Strategies to modify huge database


I am testing different strategies for a incoming breaking change. The problem is that each experiment would carry some costs in Azure. The data is huge, and can have some inconsistencies due to many years with fixes and transactions before I even knew the company.

I need to change a column in a table with million of records and dozens of indexes. This will have a big downtime.

ALTER TABLE X ALTER COLUMN A1 decimal(15, 4) --The original column is int

One of the initial ideas (Now I know this is not possible) is to have a secondary replica, do the changes there, and, when changes finish, swap primary with secondary... zero or almost zero downtime. I am referring to a "live", redundant replica, not just a "copy"

EDIT: Throwing new ideas:

  1. Variations to what have been mentioned in one of the answers: Create a table replica (not the whole DB, just the table), apply a INSERT INTO... SELECT and swap the tables at the end of the process. Or... do the swap early to minimize downtime in trade of a delay during the post-addition of all records from the source

I have tried this, but takes AGES to complete. Also, some null and FK violations make the process to fail after processing for several hours. "Resuming" could be an option but it makes the process slower with each execution. Without some kind of "Resume", each failure have to be repeated from scratch

An acceptable improvement could be to IGNORE the errors (but create logs, of course) and apply fixes after migration. But afaik, AzureSql (nor SqlServer) doesn't offer an "ignore" option

  1. Drop all indexes, constraints and dependencies to the column that needs to be modified, modify the column and apply all indexes, constraints and dependencies again.

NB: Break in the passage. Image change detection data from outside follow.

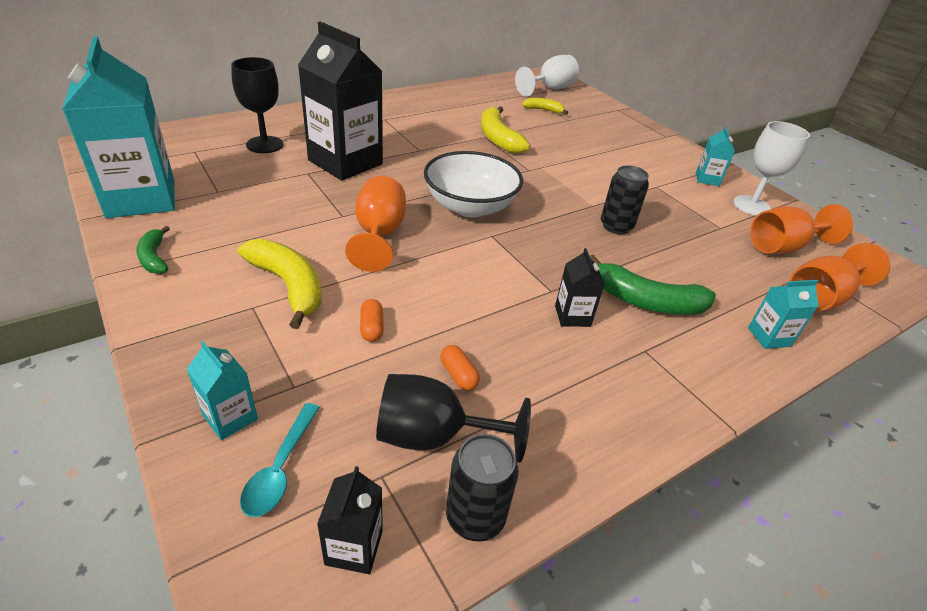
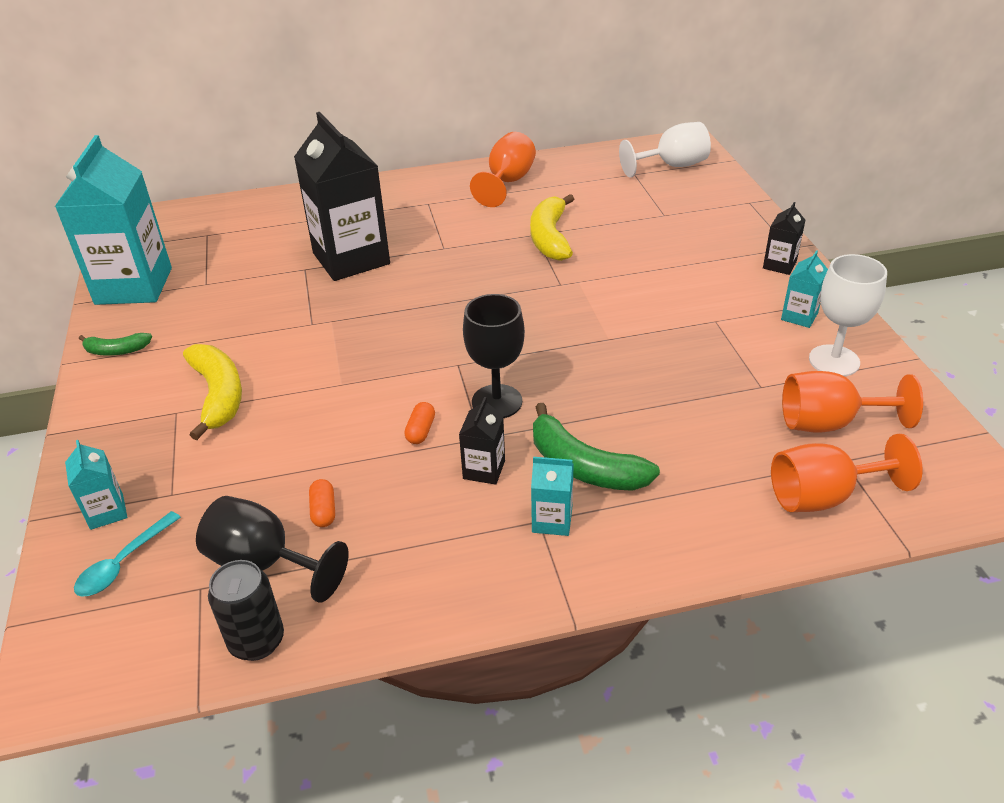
camera: 25 degrees right, 0 degrees up
(154, 258) = (117, 351): green banana -> green banana turned 90 degrees counterclockwise
(265, 145) = (279, 231): black goblet -> black goblet (497, 402)
(354, 547) = (145, 639): black carton -> black carton (779, 265)
(372, 328) = (270, 450): orange capsule -> orange capsule (421, 431)
(379, 235) = (336, 350): orange goblet -> orange goblet (507, 182)
(470, 206) = (456, 326): white bowl -> none
(543, 110) = (639, 199): yellow banana -> none
(616, 226) = (617, 369): black can -> none
(769, 337) = (706, 532): turquoise carton -> turquoise carton (552, 520)

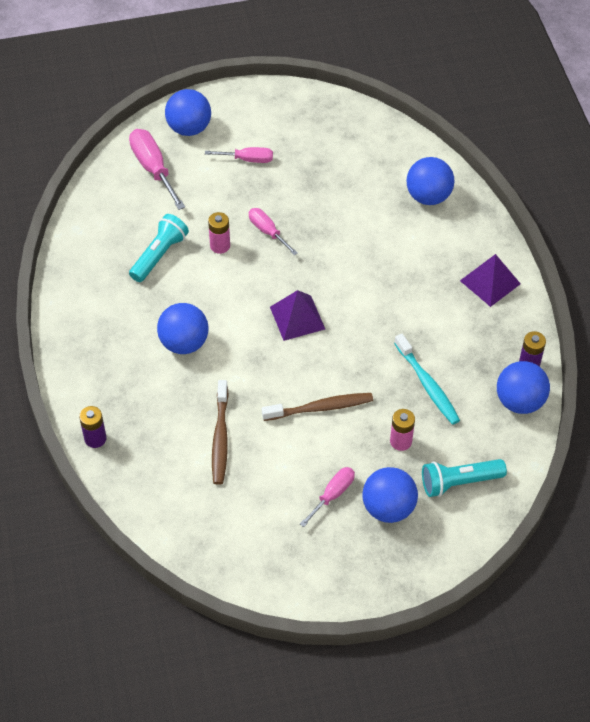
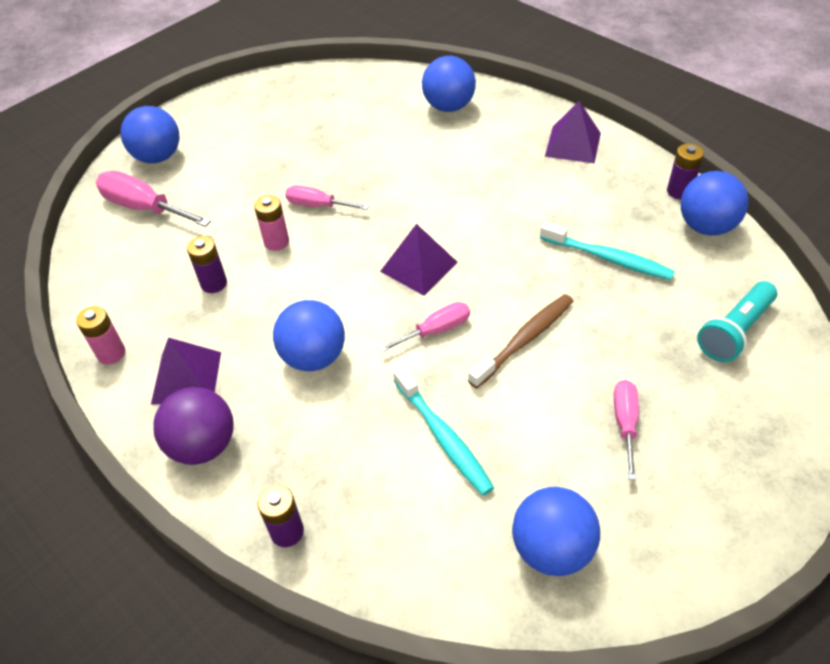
camera: 30 degrees left, 5 degrees down
(84, 361) = (203, 445): none -> purple ball
(101, 312) = (186, 377): none -> purple pyramid
(159, 255) = (214, 283): turquoise flashlight -> purple battery
(220, 437) = (443, 436): brown toothbrush -> turquoise toothbrush
(248, 159) = (243, 155): pink screwdriver -> pink screwdriver (436, 330)
(388, 508) = (695, 401): blue ball -> blue ball (552, 548)
(400, 441) = (638, 326): pink battery -> pink battery (111, 353)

Also tried this one. Some indexes take AGES to complete. But for now seems to be the best bet. There is a possible variation by applying ROW COMPRESSION before the datatype change, but I think it will not improve the real deal: index re-creation

  1. Create a new column with the target datatype, copy the data from the source column, drop the old column and rename the new one. This strategy also requires to drop and regenerate indexes, so it will not offer lot of gain (if any) with regards #2.

A friend thought of a variation on this, which is to duplicate the needed indexes ONLINE for the column copy. In the meanwhile, trigger all changes on source column to the column copy.

For any of the mentioned strategies, some gain can be obtained by increasing the processing power. But, anyway, we consider to increase the power with any of the approaches, therefore this is common for all solutions


Solution

  • After many tests and backups, we finally used the following aproach:

    1. Create a new column [columnName_NEW] with the desired format change. Allow NULLS
    2. Create a trigger for INSERTS to update the new column with the value in the column to be replaced
    3. Copy the old column value to the new column by batches This operation is very time consuming. We ran a batch every day in a maintenance window (2h during 4 days). Our batch filled the values taking oldest rows first, we counted on the trigger filling the new ones
    4. Once #3 is complete, don't allow NULLS anymore on the new column, but set a default value to avoid the INSERT trigger to crash
    5. Create all the needed indexes and views on the new column. This is very time consuming but can be done ONLINE
    6. Allow NULLS on the old column
    7. Remove the insert trigger - start downtime now!
    8. Rename the old column to [columnName_OLD], the new to [columnName]. This requires few downtime seconds!

    --> You can consider it is finally done!

    1. After some safe time, you can backup the result and remove [columnName_OLD] with all of its dependencies

    I selected the other answer, because I think it could be also useful in most situations. This one has more steps but has a very little downtime and is reversible at any step but the last.